### WHAT TO DO:
Copy every one of the following lines word for word, in the same order.

### SUPPLIED RECORDS:
"""

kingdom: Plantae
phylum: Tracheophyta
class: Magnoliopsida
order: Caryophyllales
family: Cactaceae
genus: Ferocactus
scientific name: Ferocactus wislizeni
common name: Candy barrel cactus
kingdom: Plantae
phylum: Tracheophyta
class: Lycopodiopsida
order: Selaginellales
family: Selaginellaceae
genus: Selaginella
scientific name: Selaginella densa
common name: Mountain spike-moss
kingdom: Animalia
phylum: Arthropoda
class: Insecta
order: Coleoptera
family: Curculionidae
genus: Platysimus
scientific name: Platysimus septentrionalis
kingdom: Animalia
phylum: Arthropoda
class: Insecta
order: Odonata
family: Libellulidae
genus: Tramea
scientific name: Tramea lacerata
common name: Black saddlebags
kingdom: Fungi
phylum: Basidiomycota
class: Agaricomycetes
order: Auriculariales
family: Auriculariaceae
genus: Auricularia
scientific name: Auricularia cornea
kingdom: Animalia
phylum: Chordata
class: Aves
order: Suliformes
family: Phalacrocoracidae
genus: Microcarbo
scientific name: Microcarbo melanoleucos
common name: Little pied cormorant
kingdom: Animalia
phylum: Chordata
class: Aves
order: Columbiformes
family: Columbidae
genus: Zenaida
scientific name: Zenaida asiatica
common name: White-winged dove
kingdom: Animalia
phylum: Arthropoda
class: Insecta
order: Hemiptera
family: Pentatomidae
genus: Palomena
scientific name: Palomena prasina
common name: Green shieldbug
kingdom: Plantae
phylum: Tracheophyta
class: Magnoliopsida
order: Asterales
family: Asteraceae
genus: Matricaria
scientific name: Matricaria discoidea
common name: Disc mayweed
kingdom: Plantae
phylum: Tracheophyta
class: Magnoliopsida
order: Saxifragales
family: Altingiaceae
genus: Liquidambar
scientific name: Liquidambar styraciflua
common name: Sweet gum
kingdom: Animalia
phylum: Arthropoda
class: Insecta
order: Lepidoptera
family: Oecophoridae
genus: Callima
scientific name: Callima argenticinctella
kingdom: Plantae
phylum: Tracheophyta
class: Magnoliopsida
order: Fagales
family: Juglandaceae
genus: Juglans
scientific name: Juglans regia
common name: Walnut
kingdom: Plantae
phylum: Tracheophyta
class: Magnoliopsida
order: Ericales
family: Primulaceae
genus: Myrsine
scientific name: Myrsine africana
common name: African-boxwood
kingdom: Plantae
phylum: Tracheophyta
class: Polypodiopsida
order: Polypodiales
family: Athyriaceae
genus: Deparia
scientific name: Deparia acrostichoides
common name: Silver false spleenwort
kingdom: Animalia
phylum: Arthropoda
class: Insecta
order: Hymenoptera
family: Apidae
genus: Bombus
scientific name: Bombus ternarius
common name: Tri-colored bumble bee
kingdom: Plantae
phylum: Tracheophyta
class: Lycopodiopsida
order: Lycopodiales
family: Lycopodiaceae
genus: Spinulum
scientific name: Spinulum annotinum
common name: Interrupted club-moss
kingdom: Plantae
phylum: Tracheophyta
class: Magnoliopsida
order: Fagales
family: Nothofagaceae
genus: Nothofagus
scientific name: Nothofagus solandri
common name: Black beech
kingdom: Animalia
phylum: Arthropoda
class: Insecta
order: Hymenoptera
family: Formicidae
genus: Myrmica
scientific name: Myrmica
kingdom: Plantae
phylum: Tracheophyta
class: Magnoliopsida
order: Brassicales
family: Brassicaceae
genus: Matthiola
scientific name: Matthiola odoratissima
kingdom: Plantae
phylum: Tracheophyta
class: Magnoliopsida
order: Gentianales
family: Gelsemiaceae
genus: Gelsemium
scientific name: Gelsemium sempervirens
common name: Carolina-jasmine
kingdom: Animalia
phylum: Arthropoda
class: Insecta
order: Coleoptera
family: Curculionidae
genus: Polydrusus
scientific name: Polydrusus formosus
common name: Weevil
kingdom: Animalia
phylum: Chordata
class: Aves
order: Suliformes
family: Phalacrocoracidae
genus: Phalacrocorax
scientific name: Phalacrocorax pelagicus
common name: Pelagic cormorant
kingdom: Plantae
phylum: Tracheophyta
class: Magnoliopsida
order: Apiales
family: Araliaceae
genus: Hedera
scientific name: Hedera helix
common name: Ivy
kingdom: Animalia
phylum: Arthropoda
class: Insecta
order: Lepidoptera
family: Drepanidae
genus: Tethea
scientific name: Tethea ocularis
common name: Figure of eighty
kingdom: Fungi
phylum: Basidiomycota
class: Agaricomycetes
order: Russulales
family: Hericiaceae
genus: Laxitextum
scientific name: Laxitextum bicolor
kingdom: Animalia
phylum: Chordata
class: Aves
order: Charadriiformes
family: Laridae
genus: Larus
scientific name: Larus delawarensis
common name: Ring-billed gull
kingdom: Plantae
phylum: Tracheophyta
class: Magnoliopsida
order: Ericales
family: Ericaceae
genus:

"""

### WRITTEN SOLUTION:
kingdom: Plantae
phylum: Tracheophyta
class: Magnoliopsida
order: Caryophyllales
family: Cactaceae
genus: Ferocactus
scientific name: Ferocactus wislizeni
common name: Candy barrel cactus
kingdom: Plantae
phylum: Tracheophyta
class: Lycopodiopsida
order: Selaginellales
family: Selaginellaceae
genus: Selaginella
scientific name: Selaginella densa
common name: Mountain spike-moss
kingdom: Animalia
phylum: Arthropoda
class: Insecta
order: Coleoptera
family: Curculionidae
genus: Platysimus
scientific name: Platysimus septentrionalis
kingdom: Animalia
phylum: Arthropoda
class: Insecta
order: Odonata
family: Libellulidae
genus: Tramea
scientific name: Tramea lacerata
common name: Black saddlebags
kingdom: Fungi
phylum: Basidiomycota
class: Agaricomycetes
order: Auriculariales
family: Auriculariaceae
genus: Auricularia
scientific name: Auricularia cornea
kingdom: Animalia
phylum: Chordata
class: Aves
order: Suliformes
family: Phalacrocoracidae
genus: Microcarbo
scientific name: Microcarbo melanoleucos
common name: Little pied cormorant
kingdom: Animalia
phylum: Chordata
class: Aves
order: Columbiformes
family: Columbidae
genus: Zenaida
scientific name: Zenaida asiatica
common name: White-winged dove
kingdom: Animalia
phylum: Arthropoda
class: Insecta
order: Hemiptera
family: Pentatomidae
genus: Palomena
scientific name: Palomena prasina
common name: Green shieldbug
kingdom: Plantae
phylum: Tracheophyta
class: Magnoliopsida
order: Asterales
family: Asteraceae
genus: Matricaria
scientific name: Matricaria discoidea
common name: Disc mayweed
kingdom: Plantae
phylum: Tracheophyta
class: Magnoliopsida
order: Saxifragales
family: Altingiaceae
genus: Liquidambar
scientific name: Liquidambar styraciflua
common name: Sweet gum
kingdom: Animalia
phylum: Arthropoda
class: Insecta
order: Lepidoptera
family: Oecophoridae
genus: Callima
scientific name: Callima argenticinctella
kingdom: Plantae
phylum: Tracheophyta
class: Magnoliopsida
order: Fagales
family: Juglandaceae
genus: Juglans
scientific name: Juglans regia
common name: Walnut
kingdom: Plantae
phylum: Tracheophyta
class: Magnoliopsida
order: Ericales
family: Primulaceae
genus: Myrsine
scientific name: Myrsine africana
common name: African-boxwood
kingdom: Plantae
phylum: Tracheophyta
class: Polypodiopsida
order: Polypodiales
family: Athyriaceae
genus: Deparia
scientific name: Deparia acrostichoides
common name: Silver false spleenwort
kingdom: Animalia
phylum: Arthropoda
class: Insecta
order: Hymenoptera
family: Apidae
genus: Bombus
scientific name: Bombus ternarius
common name: Tri-colored bumble bee
kingdom: Plantae
phylum: Tracheophyta
class: Lycopodiopsida
order: Lycopodiales
family: Lycopodiaceae
genus: Spinulum
scientific name: Spinulum annotinum
common name: Interrupted club-moss
kingdom: Plantae
phylum: Tracheophyta
class: Magnoliopsida
order: Fagales
family: Nothofagaceae
genus: Nothofagus
scientific name: Nothofagus solandri
common name: Black beech
kingdom: Animalia
phylum: Arthropoda
class: Insecta
order: Hymenoptera
family: Formicidae
genus: Myrmica
scientific name: Myrmica
kingdom: Plantae
phylum: Tracheophyta
class: Magnoliopsida
order: Brassicales
family: Brassicaceae
genus: Matthiola
scientific name: Matthiola odoratissima
kingdom: Plantae
phylum: Tracheophyta
class: Magnoliopsida
order: Gentianales
family: Gelsemiaceae
genus: Gelsemium
scientific name: Gelsemium sempervirens
common name: Carolina-jasmine
kingdom: Animalia
phylum: Arthropoda
class: Insecta
order: Coleoptera
family: Curculionidae
genus: Polydrusus
scientific name: Polydrusus formosus
common name: Weevil
kingdom: Animalia
phylum: Chordata
class: Aves
order: Suliformes
family: Phalacrocoracidae
genus: Phalacrocorax
scientific name: Phalacrocorax pelagicus
common name: Pelagic cormorant
kingdom: Plantae
phylum: Tracheophyta
class: Magnoliopsida
order: Apiales
family: Araliaceae
genus: Hedera
scientific name: Hedera helix
common name: Ivy
kingdom: Animalia
phylum: Arthropoda
class: Insecta
order: Lepidoptera
family: Drepanidae
genus: Tethea
scientific name: Tethea ocularis
common name: Figure of eighty
kingdom: Fungi
phylum: Basidiomycota
class: Agaricomycetes
order: Russulales
family: Hericiaceae
genus: Laxitextum
scientific name: Laxitextum bicolor
kingdom: Animalia
phylum: Chordata
class: Aves
order: Charadriiformes
family: Laridae
genus: Larus
scientific name: Larus delawarensis
common name: Ring-billed gull
kingdom: Plantae
phylum: Tracheophyta
class: Magnoliopsida
order: Ericales
family: Ericaceae
genus:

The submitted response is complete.